Why Cellphone Bandwidth Is Running Out and What to do About it

Conventional wisdom holds that we need to build more highways in order to curb congestion. But what ends up happening is, more highways encourage more driving, creating a Möbius strip of never-ending highway building and even more entangled traffic jams. But there's only so much room to build new highways, which means eventually we'll be living in eternal gridlock.

The same Möbius strip of more capacity=more traffic is happening in cellphone land.

While wireless spectrum limitations have been a constant problem since the early 1960s when car phones exploded in popularity, the iPhone and its ilk ignited a seemingly unending cycle: speedier networks that enable more data-hungry applications such as HTML Web browsing, photo and video sharing, peer-to-peer game playing, GPS navigation, video downloading, and video chatting — all of which necessitate the creation of more capacious capacity, ad nauseam. But like highways, there's only so much spectrum to carry our increasing wireless data loads.
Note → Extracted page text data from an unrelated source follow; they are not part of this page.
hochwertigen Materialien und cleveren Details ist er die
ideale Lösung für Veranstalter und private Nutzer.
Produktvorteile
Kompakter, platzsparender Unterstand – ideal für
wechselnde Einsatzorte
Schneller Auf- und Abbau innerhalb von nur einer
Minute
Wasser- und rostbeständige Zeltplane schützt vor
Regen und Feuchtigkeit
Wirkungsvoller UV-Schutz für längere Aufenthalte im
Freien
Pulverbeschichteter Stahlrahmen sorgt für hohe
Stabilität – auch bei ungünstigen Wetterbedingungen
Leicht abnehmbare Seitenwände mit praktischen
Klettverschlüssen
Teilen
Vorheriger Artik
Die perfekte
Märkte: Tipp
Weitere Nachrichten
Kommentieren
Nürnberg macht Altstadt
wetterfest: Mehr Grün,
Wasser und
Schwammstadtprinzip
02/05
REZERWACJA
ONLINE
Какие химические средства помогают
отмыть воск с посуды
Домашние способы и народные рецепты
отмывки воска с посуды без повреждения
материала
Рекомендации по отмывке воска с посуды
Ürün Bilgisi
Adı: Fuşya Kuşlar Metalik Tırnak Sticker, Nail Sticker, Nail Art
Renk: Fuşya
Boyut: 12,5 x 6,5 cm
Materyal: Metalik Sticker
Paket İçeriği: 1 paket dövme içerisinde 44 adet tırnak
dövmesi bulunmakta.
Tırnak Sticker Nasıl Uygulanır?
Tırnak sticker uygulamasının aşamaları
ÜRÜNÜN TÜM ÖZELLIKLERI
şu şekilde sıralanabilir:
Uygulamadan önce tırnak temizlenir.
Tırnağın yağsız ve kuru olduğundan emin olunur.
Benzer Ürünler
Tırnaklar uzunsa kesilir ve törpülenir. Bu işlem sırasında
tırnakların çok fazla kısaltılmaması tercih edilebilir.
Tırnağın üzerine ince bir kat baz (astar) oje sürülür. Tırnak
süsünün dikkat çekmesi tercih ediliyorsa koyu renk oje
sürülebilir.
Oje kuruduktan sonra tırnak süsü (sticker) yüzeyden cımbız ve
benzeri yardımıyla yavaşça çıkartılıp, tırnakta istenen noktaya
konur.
According to cellular analyst Chetan Sharma, we drew 20MB per month per user of wireless data in 2007. By the end of this year, consumption will grow to a whopping 370MB/month/user. By 2014, we'll data suck an estimated 3 GB/month/user by 2014. This year, U.S. data traffic is likely to exceed 1 Exabyte (EB) — that's 1 quintillion, or 1,000,000,000,000,000,000, or 1 billion gigabytes, or 1 million terabytes of data. It's a big number, no matter how you delineate the zeros.

AT&T users in New York and San Francisco have already suffered the consequences of too many users and not enough capacity — just getting a connection was a hassle, much less a speedy, consistent one.

What to do? Since spectrum is finite, the best we can do is rearrange existing and potential capacity. There are four parallel efforts underway to help ease the load.

1. 4G

In the short-term, 4G will help since4G networks

run in virgin spectrum recovered from analog TV, although AT&T and Verizon are not as well positioned as Sprint in terms of bandwidth room. But given the more capacity=more traffic rule, the new 4G will fill up faster than 3G spectrum, and we'll be having this same conversation a few years from now.

2. Curtail Our Usage

Last month, AT&T eliminated unlimited wireless data plans, hoping this would encourage customers to curtail their usage and ease loads on the network. Verizon is expected to make the same announcement any day now.

3. Network Optimization

In addition to 4G, AT&T has spent billions to build new cell sites and buttress its network "backhaul" — the network layer that connects the cell towers to the core network infrastructure that handles session management, call routing, and the connection to the internet and the landline network — with Wi-Fi, in the hope of trying to soak up some of the data load. A couple of months ago, AT&T announced both free Wi-Fi access in Times Square, the latest in 20,000 Wi-Fi hotspots AT&T has created to try and lay off data traffic from its network.

4. More Spectrum

Last month, President Obamaannounced an initiative to recover 500MHz of spectrum

from varying wireless nooks and crannies for wireless broadband use. But spectrum allocations can take years to work their way through the bureaucratic approval, auction and testing phases, and for new phones that can access the new spectrum to get into the marketplace.

All of which is nice, but merely delays rather than solves the problem. Given the short supply of spectrum and in the absence of a long-term wireless strategy (maybe city/state/nationwide Wi-Fi networks run like a government utility) from either carriers or the FCC, it will likely take some sort of radio technology to create more space in a fixed-sized room. Hopefully there'll be some sort of breakthrough before we all get stuck on a gigantic wireless traffic jam.